I can't believe how much Logan's changed in just a few short months. He's so much taller now and so skinny - no baby fat or rolls at all. He's got lots of teeth and can crawl in a circle and scoot backwards.

Yesterday we took Logan and the dogs for a walk. We bought the pups a double leash, so it's much easier to walk with them. Do you remember when we walked all the way to Subway last year with them? I wonder, sometimes, if they miss you too.

Your co-worker Lorie helped me out by buying my students some school supplies. It was really sweet of her. I remember when we all went to Sahm's Bar and Grill. Lorie and I were joking about you having to move your office into the file room. It reminded me of Milton Wadams from Office Space.

Some days I still can't believe that all this has happened. It's like I still think I might wake up from this horrible dream. But then I remember that it's not a dream and that I've lost my mom, my very first best friend. It's still so hard and I wonder if it will ever get easier. I really don't know how anyone survives a loss like this. It's been almost two months and I am still in such pain that it just seems never-ending. Deep down I'm just so unhappy. I'm miserable. I really think the only thing that keeps me going is Logan. If it wasn't for him I don't think I'd get out of bed anymore. I think the pain would engulf me and stop me from living. Even now it's so easy to feel like I'm on the edge of complete depression. I feel like I'm teetering, and every day it's so easy to feed those negative feelings. By the end of the day I'm so mentally exhausted that I can't even function. My attitude, even during the day, is horrible. I find myself not caring about anything. I act like I do, but I don't. I don't care about my students. I have no connection to them this year, whereas last year I adored my class. I don't care to make friends with most of the new staff, whereas last year I was pretty social. I'm just going through the motions and trying not to get fired (honestly), but even that wouldn't really bother me. I really just don't care. The only reason I'm even still working is because I need something to take the focus off of my situation. I know I can't just sit around the house, but I can just go through the motions without any real feeling.

I think when you left us you took a piece of me with you.
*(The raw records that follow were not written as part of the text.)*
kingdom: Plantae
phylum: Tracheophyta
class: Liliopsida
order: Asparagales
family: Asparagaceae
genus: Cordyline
Without that piece I'll never be whole again. I'll never be the person I was... I miss that person. I didn't have to worry about all this estate and attorney stuff. I didn't have to go through the day being reminded that I no longer have my mom in my life. I had someone to talk to and call, someone to understand me and comfort me day or night. Now that you've taken that piece, I am only here. I'm not truly present in the moment. It's like when crabs and other sea creatures move from shell to shell as they grow larger. I'm an empty shell that's been left behind because a part of me has gone. Sometimes those shells will be filled anew, but more than likely they wash up on the shore, discarded and broken. Oh, how I wish you didn't leave me...

1 comment:

  1. You are such a strong person and a beautiful mother to your son.